So I'm watching the re-broadcast of the Eyes on the Prize series (PBS is celebrating the 20th anniversary of the original broadcast). I caught the middle of the second episode, which was all about school desegregation after the Brown decision. Two things struck me:
1. Hardly a day goes by when I don't encounter some version of the "leave the past in the past" sentiment with relation to people of color and racism. Upset that people at school think your brown kid is lazy and stupid and violent? That's not racism. Racism is in the past. You must be mistaken. Some elected official suggests spaying women whose brown kids get into trouble? That's not racism. Racism was a long time ago. Let's not overreact. But here's the problem. I was watching people who participated in the riots at Ole Miss and in Arkansas talk about that day. I was looking at the students who integrated those schools talk about their experiences. It isn't in the past. These people are still alive. Those experiences are clearly still present for them. It's hard to look into that crowd of screaming white faces, a crowd gathered to defend segregation and southern "heritage" with violence if necessary, and not believe that some vestige of those feelings exist today. Or it could be that living in Charleston has colored (excuse the pun) my view of the whole matter.

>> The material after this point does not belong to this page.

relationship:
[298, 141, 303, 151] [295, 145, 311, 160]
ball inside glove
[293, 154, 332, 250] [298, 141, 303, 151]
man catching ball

2. The episode also featured the integration of New Orleans public schools. Norman Rockwell immortalized that historical moment in this painting:
Four black girls entered first grade at four different all-white schools. As I watched the footage of one little girl, her hair done up beautifully, her white socks folded neatly, her cute little coat (clearly her mother had spent a great deal of time getting her ready that morning), I just burst into tears. My own daughter is six, a first grader. And I just can't imagine sending her through a crowd of angry, irrational, racist white adults into a school where she would be harassed daily, endlessly by teachers and students. I use to think I'd be on the front lines of the movement, fighting for what's right, risking life and limb to make the world a better place. Maybe I still would. I don't know. I do know this though: I couldn't give my kid over to the movement. I wouldn't.
Strangely, this makes me all sympathetic with Condoleeza Rice's father, who kept his family completely out of the civil rights movement and was critical of those who used children in protests. But that's a post for another day.
1 comment:
Whoa. This is very cool.
I don't have a meaningful comment--I'm just logging in to say that you're setting the bar awfully high for your blog with a thoughtful, coherent post like this.
Maybe for the next one you can have some random rantings about banjos, or clothing, or what you did over the weekend.